TASK DETAILS — The entries that follow include a run beginning at the line with "Figure 4. Adsorption" and ending at the line with "Figure 3. Two"; restate that run word for word and leave the rest out.

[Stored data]
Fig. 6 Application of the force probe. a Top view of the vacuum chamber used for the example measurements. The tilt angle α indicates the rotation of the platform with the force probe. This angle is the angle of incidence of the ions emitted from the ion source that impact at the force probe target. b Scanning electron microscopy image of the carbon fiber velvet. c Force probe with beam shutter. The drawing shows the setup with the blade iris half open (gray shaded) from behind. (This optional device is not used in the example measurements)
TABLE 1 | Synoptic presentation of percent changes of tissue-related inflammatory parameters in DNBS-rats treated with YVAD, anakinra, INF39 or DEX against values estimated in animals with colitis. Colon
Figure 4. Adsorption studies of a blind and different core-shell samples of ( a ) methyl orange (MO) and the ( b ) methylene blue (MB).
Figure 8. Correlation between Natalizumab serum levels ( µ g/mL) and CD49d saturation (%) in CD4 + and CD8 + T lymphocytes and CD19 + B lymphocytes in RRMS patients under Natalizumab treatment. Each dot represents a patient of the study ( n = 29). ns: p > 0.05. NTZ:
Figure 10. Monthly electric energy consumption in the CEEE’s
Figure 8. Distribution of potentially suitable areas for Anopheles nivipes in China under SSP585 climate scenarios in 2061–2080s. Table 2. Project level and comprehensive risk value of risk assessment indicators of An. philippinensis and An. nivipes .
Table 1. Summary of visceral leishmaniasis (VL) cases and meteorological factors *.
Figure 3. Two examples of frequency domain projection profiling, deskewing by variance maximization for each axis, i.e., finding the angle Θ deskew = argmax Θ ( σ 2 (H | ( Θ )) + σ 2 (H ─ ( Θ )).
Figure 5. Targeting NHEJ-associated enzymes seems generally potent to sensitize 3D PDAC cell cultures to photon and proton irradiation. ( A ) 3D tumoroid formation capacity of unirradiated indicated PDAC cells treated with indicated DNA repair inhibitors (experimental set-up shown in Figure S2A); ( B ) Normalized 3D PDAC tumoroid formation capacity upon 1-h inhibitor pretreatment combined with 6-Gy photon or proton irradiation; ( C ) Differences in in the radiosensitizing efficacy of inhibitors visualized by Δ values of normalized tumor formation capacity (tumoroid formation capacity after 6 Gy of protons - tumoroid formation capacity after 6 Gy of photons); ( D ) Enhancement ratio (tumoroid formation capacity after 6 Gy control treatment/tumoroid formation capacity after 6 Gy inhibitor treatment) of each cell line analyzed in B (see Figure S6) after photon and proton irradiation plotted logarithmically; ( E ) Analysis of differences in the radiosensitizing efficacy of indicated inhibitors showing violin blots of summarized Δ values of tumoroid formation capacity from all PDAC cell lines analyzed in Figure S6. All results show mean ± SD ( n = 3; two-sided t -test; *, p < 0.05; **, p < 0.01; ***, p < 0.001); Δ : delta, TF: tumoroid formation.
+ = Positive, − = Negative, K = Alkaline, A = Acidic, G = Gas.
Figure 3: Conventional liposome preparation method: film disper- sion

SOLUTION TO THE EXERCISE —
Figure 4. Adsorption studies of a blind and different core-shell samples of ( a ) methyl orange (MO) and the ( b ) methylene blue (MB).
Figure 8. Correlation between Natalizumab serum levels ( µ g/mL) and CD49d saturation (%) in CD4 + and CD8 + T lymphocytes and CD19 + B lymphocytes in RRMS patients under Natalizumab treatment. Each dot represents a patient of the study ( n = 29). ns: p > 0.05. NTZ:
Figure 10. Monthly electric energy consumption in the CEEE’s
Figure 8. Distribution of potentially suitable areas for Anopheles nivipes in China under SSP585 climate scenarios in 2061–2080s. Table 2. Project level and comprehensive risk value of risk assessment indicators of An. philippinensis and An. nivipes .
Table 1. Summary of visceral leishmaniasis (VL) cases and meteorological factors *.
Figure 3. Two examples of frequency domain projection profiling, deskewing by variance maximization for each axis, i.e., finding the angle Θ deskew = argmax Θ ( σ 2 (H | ( Θ )) + σ 2 (H ─ ( Θ )).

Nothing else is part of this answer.